*WHAT TO PRODUCE*. Substitute "双亲委托模型" for every occurrence of "双亲委派模型" in the entries below and reproduce them with nothing else changed. Omit the pictures from your answer.

Collected data

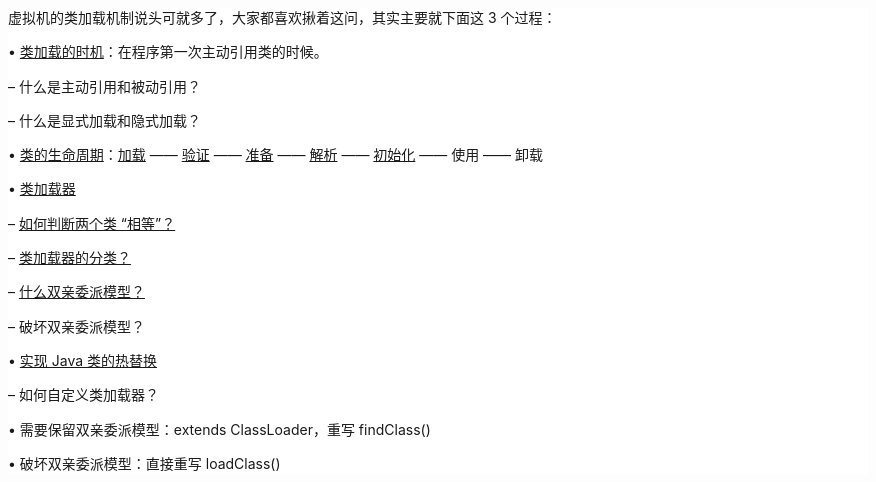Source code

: 虚拟机的类加载机制说头可就多了，大家都喜欢揪着这问，其实主要就下面这 3 个过程：

• [类加载的时机](https://github.com/TangBean/understanding-the-jvm/blob/master/Ch2-Java%E8%99%9A%E6%8B%9F%E6%9C%BA%E7%A8%8B%E5%BA%8F%E6%89%A7%E8%A1%8C/01-%E8%99%9A%E6%8B%9F%E6%9C%BA%E7%9A%84%E7%B1%BB%E5%8A%A0%E8%BD%BD%E6%9C%BA%E5%88%B6.md#%E7%B1%BB%E5%8A%A0%E8%BD%BD%E7%9A%84%E6%97%B6%E6%9C%BA)：在程序第一次主动引用类的时候。

– 什么是主动引用和被动引用？

– 什么是显式加载和隐式加载？

• [类的生命周期](https://github.com/TangBean/understanding-the-jvm/blob/master/Ch2-Java%E8%99%9A%E6%8B%9F%E6%9C%BA%E7%A8%8B%E5%BA%8F%E6%89%A7%E8%A1%8C/01-%E8%99%9A%E6%8B%9F%E6%9C%BA%E7%9A%84%E7%B1%BB%E5%8A%A0%E8%BD%BD%E6%9C%BA%E5%88%B6.md#%E7%B1%BB%E7%9A%84%E7%94%9F%E5%91%BD%E5%91%A8%E6%9C%9F)：[加载](https://github.com/TangBean/understanding-the-jvm/blob/master/Ch2-Java%E8%99%9A%E6%8B%9F%E6%9C%BA%E7%A8%8B%E5%BA%8F%E6%89%A7%E8%A1%8C/01-%E8%99%9A%E6%8B%9F%E6%9C%BA%E7%9A%84%E7%B1%BB%E5%8A%A0%E8%BD%BD%E6%9C%BA%E5%88%B6.md#%E5%8A%A0%E8%BD%BD) —— [验证](https://github.com/TangBean/understanding-the-jvm/blob/master/Ch2-Java%E8%99%9A%E6%8B%9F%E6%9C%BA%E7%A8%8B%E5%BA%8F%E6%89%A7%E8%A1%8C/01-%E8%99%9A%E6%8B%9F%E6%9C%BA%E7%9A%84%E7%B1%BB%E5%8A%A0%E8%BD%BD%E6%9C%BA%E5%88%B6.md#%E9%AA%8C%E8%AF%81) —— [准备](https://github.com/TangBean/understanding-the-jvm/blob/master/Ch2-Java%E8%99%9A%E6%8B%9F%E6%9C%BA%E7%A8%8B%E5%BA%8F%E6%89%A7%E8%A1%8C/01-%E8%99%9A%E6%8B%9F%E6%9C%BA%E7%9A%84%E7%B1%BB%E5%8A%A0%E8%BD%BD%E6%9C%BA%E5%88%B6.md#%E5%87%86%E5%A4%87) —— [解析](https://github.com/TangBean/understanding-the-jvm/blob/master/Ch2-Java%E8%99%9A%E6%8B%9F%E6%9C%BA%E7%A8%8B%E5%BA%8F%E6%89%A7%E8%A1%8C/01-%E8%99%9A%E6%8B%9F%E6%9C%BA%E7%9A%84%E7%B1%BB%E5%8A%A0%E8%BD%BD%E6%9C%BA%E5%88%B6.md#%E8%A7%A3%E6%9E%90) —— [初始化](https://github.com/TangBean/understanding-the-jvm/blob/master/Ch2-Java%E8%99%9A%E6%8B%9F%E6%9C%BA%E7%A8%8B%E5%BA%8F%E6%89%A7%E8%A1%8C/01-%E8%99%9A%E6%8B%9F%E6%9C%BA%E7%9A%84%E7%B1%BB%E5%8A%A0%E8%BD%BD%E6%9C%BA%E5%88%B6.md#%E5%88%9D%E5%A7%8B%E5%8C%96) —— 使用 —— 卸载

• [类加载器](https://github.com/TangBean/understanding-the-jvm/blob/master/Ch2-Java%E8%99%9A%E6%8B%9F%E6%9C%BA%E7%A8%8B%E5%BA%8F%E6%89%A7%E8%A1%8C/01-%E8%99%9A%E6%8B%9F%E6%9C%BA%E7%9A%84%E7%B1%BB%E5%8A%A0%E8%BD%BD%E6%9C%BA%E5%88%B6.md#%E7%B1%BB%E5%8A%A0%E8%BD%BD%E5%99%A8)

– [如何判断两个类 “相等”？](https://github.com/TangBean/understanding-the-jvm/blob/master/Ch2-Java%E8%99%9A%E6%8B%9F%E6%9C%BA%E7%A8%8B%E5%BA%8F%E6%89%A7%E8%A1%8C/01-%E8%99%9A%E6%8B%9F%E6%9C%BA%E7%9A%84%E7%B1%BB%E5%8A%A0%E8%BD%BD%E6%9C%BA%E5%88%B6.md#%E5%A6%82%E4%BD%95%E5%88%A4%E6%96%AD%E4%B8%A4%E4%B8%AA%E7%B1%BB-%E7%9B%B8%E7%AD%89)

– [类加载器的分类？](https://github.com/TangBean/understanding-the-jvm/blob/master/Ch2-Java%E8%99%9A%E6%8B%9F%E6%9C%BA%E7%A8%8B%E5%BA%8F%E6%89%A7%E8%A1%8C/01-%E8%99%9A%E6%8B%9F%E6%9C%BA%E7%9A%84%E7%B1%BB%E5%8A%A0%E8%BD%BD%E6%9C%BA%E5%88%B6.md#%E7%B1%BB%E5%8A%A0%E8%BD%BD%E5%99%A8%E7%9A%84%E5%88%86%E7%B1%BB)

– [什么双亲委派模型？](https://github.com/TangBean/understanding-the-jvm/blob/master/Ch2-Java%E8%99%9A%E6%8B%9F%E6%9C%BA%E7%A8%8B%E5%BA%8F%E6%89%A7%E8%A1%8C/01-%E8%99%9A%E6%8B%9F%E6%9C%BA%E7%9A%84%E7%B1%BB%E5%8A%A0%E8%BD%BD%E6%9C%BA%E5%88%B6.md#%E5%8F%8C%E4%BA%B2%E5%A7%94%E6%B4%BE%E6%A8%A1%E5%9E%8B)

– 破坏双亲委派模型？

• [实现 Java 类的热替换](https://github.com/TangBean/understanding-the-jvm/blob/master/Ch2-Java%E8%99%9A%E6%8B%9F%E6%9C%BA%E7%A8%8B%E5%BA%8F%E6%89%A7%E8%A1%8C/%E9%99%84%E5%BD%950-%E5%AE%9E%E7%8E%B0Java%E7%B1%BB%E7%9A%84%E7%83%AD%E6%9B%BF%E6%8D%A2.md#%E5%AE%9E%E7%8E%B0-java-%E7%B1%BB%E7%9A%84%E7%83%AD%E6%9B%BF%E6%8D%A2)

– 如何自定义类加载器？

• 需要保留双亲委派模型：extends ClassLoader，重写 findClass\(\)

• 破坏双亲委派模型：直接重写 loadClass\(\)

*ANSWER*.
Source code

: 虚拟机的类加载机制说头可就多了，大家都喜欢揪着这问，其实主要就下面这 3 个过程：

• [类加载的时机](https://github.com/TangBean/understanding-the-jvm/blob/master/Ch2-Java%E8%99%9A%E6%8B%9F%E6%9C%BA%E7%A8%8B%E5%BA%8F%E6%89%A7%E8%A1%8C/01-%E8%99%9A%E6%8B%9F%E6%9C%BA%E7%9A%84%E7%B1%BB%E5%8A%A0%E8%BD%BD%E6%9C%BA%E5%88%B6.md#%E7%B1%BB%E5%8A%A0%E8%BD%BD%E7%9A%84%E6%97%B6%E6%9C%BA)：在程序第一次主动引用类的时候。

– 什么是主动引用和被动引用？

– 什么是显式加载和隐式加载？

• [类的生命周期](https://github.com/TangBean/understanding-the-jvm/blob/master/Ch2-Java%E8%99%9A%E6%8B%9F%E6%9C%BA%E7%A8%8B%E5%BA%8F%E6%89%A7%E8%A1%8C/01-%E8%99%9A%E6%8B%9F%E6%9C%BA%E7%9A%84%E7%B1%BB%E5%8A%A0%E8%BD%BD%E6%9C%BA%E5%88%B6.md#%E7%B1%BB%E7%9A%84%E7%94%9F%E5%91%BD%E5%91%A8%E6%9C%9F)：[加载](https://github.com/TangBean/understanding-the-jvm/blob/master/Ch2-Java%E8%99%9A%E6%8B%9F%E6%9C%BA%E7%A8%8B%E5%BA%8F%E6%89%A7%E8%A1%8C/01-%E8%99%9A%E6%8B%9F%E6%9C%BA%E7%9A%84%E7%B1%BB%E5%8A%A0%E8%BD%BD%E6%9C%BA%E5%88%B6.md#%E5%8A%A0%E8%BD%BD) —— [验证](https://github.com/TangBean/understanding-the-jvm/blob/master/Ch2-Java%E8%99%9A%E6%8B%9F%E6%9C%BA%E7%A8%8B%E5%BA%8F%E6%89%A7%E8%A1%8C/01-%E8%99%9A%E6%8B%9F%E6%9C%BA%E7%9A%84%E7%B1%BB%E5%8A%A0%E8%BD%BD%E6%9C%BA%E5%88%B6.md#%E9%AA%8C%E8%AF%81) —— [准备](https://github.com/TangBean/understanding-the-jvm/blob/master/Ch2-Java%E8%99%9A%E6%8B%9F%E6%9C%BA%E7%A8%8B%E5%BA%8F%E6%89%A7%E8%A1%8C/01-%E8%99%9A%E6%8B%9F%E6%9C%BA%E7%9A%84%E7%B1%BB%E5%8A%A0%E8%BD%BD%E6%9C%BA%E5%88%B6.md#%E5%87%86%E5%A4%87) —— [解析](https://github.com/TangBean/understanding-the-jvm/blob/master/Ch2-Java%E8%99%9A%E6%8B%9F%E6%9C%BA%E7%A8%8B%E5%BA%8F%E6%89%A7%E8%A1%8C/01-%E8%99%9A%E6%8B%9F%E6%9C%BA%E7%9A%84%E7%B1%BB%E5%8A%A0%E8%BD%BD%E6%9C%BA%E5%88%B6.md#%E8%A7%A3%E6%9E%90) —— [初始化](https://github.com/TangBean/understanding-the-jvm/blob/master/Ch2-Java%E8%99%9A%E6%8B%9F%E6%9C%BA%E7%A8%8B%E5%BA%8F%E6%89%A7%E8%A1%8C/01-%E8%99%9A%E6%8B%9F%E6%9C%BA%E7%9A%84%E7%B1%BB%E5%8A%A0%E8%BD%BD%E6%9C%BA%E5%88%B6.md#%E5%88%9D%E5%A7%8B%E5%8C%96) —— 使用 —— 卸载

• [类加载器](https://github.com/TangBean/understanding-the-jvm/blob/master/Ch2-Java%E8%99%9A%E6%8B%9F%E6%9C%BA%E7%A8%8B%E5%BA%8F%E6%89%A7%E8%A1%8C/01-%E8%99%9A%E6%8B%9F%E6%9C%BA%E7%9A%84%E7%B1%BB%E5%8A%A0%E8%BD%BD%E6%9C%BA%E5%88%B6.md#%E7%B1%BB%E5%8A%A0%E8%BD%BD%E5%99%A8)

– [如何判断两个类 “相等”？](https://github.com/TangBean/understanding-the-jvm/blob/master/Ch2-Java%E8%99%9A%E6%8B%9F%E6%9C%BA%E7%A8%8B%E5%BA%8F%E6%89%A7%E8%A1%8C/01-%E8%99%9A%E6%8B%9F%E6%9C%BA%E7%9A%84%E7%B1%BB%E5%8A%A0%E8%BD%BD%E6%9C%BA%E5%88%B6.md#%E5%A6%82%E4%BD%95%E5%88%A4%E6%96%AD%E4%B8%A4%E4%B8%AA%E7%B1%BB-%E7%9B%B8%E7%AD%89)

– [类加载器的分类？](https://github.com/TangBean/understanding-the-jvm/blob/master/Ch2-Java%E8%99%9A%E6%8B%9F%E6%9C%BA%E7%A8%8B%E5%BA%8F%E6%89%A7%E8%A1%8C/01-%E8%99%9A%E6%8B%9F%E6%9C%BA%E7%9A%84%E7%B1%BB%E5%8A%A0%E8%BD%BD%E6%9C%BA%E5%88%B6.md#%E7%B1%BB%E5%8A%A0%E8%BD%BD%E5%99%A8%E7%9A%84%E5%88%86%E7%B1%BB)

– [什么双亲委托模型？](https://github.com/TangBean/understanding-the-jvm/blob/master/Ch2-Java%E8%99%9A%E6%8B%9F%E6%9C%BA%E7%A8%8B%E5%BA%8F%E6%89%A7%E8%A1%8C/01-%E8%99%9A%E6%8B%9F%E6%9C%BA%E7%9A%84%E7%B1%BB%E5%8A%A0%E8%BD%BD%E6%9C%BA%E5%88%B6.md#%E5%8F%8C%E4%BA%B2%E5%A7%94%E6%B4%BE%E6%A8%A1%E5%9E%8B)

– 破坏双亲委托模型？

• [实现 Java 类的热替换](https://github.com/TangBean/understanding-the-jvm/blob/master/Ch2-Java%E8%99%9A%E6%8B%9F%E6%9C%BA%E7%A8%8B%E5%BA%8F%E6%89%A7%E8%A1%8C/%E9%99%84%E5%BD%950-%E5%AE%9E%E7%8E%B0Java%E7%B1%BB%E7%9A%84%E7%83%AD%E6%9B%BF%E6%8D%A2.md#%E5%AE%9E%E7%8E%B0-java-%E7%B1%BB%E7%9A%84%E7%83%AD%E6%9B%BF%E6%8D%A2)

– 如何自定义类加载器？

• 需要保留双亲委托模型：extends ClassLoader，重写 findClass\(\)

• 破坏双亲委托模型：直接重写 loadClass\(\)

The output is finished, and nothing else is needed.